→ Assigned task
The required output consists solely of the lines from the line containing "execvp(argv[0], argv);" through the end of the records, copied exactly.

Stored entries

—————

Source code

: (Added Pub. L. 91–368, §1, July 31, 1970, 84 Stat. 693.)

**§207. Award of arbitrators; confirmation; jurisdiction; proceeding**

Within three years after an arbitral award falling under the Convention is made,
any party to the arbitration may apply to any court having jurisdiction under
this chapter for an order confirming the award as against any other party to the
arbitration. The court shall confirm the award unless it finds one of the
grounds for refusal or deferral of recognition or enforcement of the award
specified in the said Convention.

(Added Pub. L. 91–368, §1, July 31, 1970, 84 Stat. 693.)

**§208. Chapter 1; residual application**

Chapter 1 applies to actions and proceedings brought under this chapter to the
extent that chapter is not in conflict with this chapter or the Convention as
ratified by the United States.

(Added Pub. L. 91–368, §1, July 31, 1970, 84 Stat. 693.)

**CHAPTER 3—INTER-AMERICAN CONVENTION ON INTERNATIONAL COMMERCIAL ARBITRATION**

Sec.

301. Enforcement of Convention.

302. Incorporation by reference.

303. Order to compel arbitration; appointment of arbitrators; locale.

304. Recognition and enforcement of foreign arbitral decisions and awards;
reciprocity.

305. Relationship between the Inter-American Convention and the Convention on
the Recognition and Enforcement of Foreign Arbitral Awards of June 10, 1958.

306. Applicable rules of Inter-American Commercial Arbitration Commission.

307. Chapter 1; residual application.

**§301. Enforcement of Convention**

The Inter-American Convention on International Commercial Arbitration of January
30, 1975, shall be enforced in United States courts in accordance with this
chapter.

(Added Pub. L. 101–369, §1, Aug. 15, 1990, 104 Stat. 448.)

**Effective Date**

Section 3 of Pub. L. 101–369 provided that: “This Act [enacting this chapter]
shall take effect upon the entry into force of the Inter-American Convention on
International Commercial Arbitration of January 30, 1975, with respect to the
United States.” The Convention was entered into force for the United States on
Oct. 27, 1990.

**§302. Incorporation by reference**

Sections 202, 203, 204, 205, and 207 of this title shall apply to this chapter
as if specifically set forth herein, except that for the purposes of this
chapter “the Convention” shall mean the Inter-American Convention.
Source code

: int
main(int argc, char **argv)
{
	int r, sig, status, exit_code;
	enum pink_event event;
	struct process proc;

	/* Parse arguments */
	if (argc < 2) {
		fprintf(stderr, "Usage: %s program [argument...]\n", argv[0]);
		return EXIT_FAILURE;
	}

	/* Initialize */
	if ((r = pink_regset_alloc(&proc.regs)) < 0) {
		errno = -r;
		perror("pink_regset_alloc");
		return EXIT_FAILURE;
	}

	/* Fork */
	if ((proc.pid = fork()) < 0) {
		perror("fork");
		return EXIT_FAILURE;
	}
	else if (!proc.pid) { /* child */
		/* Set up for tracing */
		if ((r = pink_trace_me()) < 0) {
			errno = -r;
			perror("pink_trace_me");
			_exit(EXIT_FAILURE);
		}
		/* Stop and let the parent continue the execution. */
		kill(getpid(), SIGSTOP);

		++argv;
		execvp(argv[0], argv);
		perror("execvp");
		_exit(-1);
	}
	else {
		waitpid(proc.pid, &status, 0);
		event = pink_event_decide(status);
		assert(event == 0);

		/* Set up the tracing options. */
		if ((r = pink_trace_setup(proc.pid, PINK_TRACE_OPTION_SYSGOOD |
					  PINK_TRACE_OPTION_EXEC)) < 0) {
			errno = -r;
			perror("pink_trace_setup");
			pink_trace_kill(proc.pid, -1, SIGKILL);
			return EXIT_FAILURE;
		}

—————

→ Problem solution
		execvp(argv[0], argv);
		perror("execvp");
		_exit(-1);
	}
	else {
		waitpid(proc.pid, &status, 0);
		event = pink_event_decide(status);
		assert(event == 0);

		/* Set up the tracing options. */
		if ((r = pink_trace_setup(proc.pid, PINK_TRACE_OPTION_SYSGOOD |
					  PINK_TRACE_OPTION_EXEC)) < 0) {
			errno = -r;
			perror("pink_trace_setup");
			pink_trace_kill(proc.pid, -1, SIGKILL);
			return EXIT_FAILURE;
		}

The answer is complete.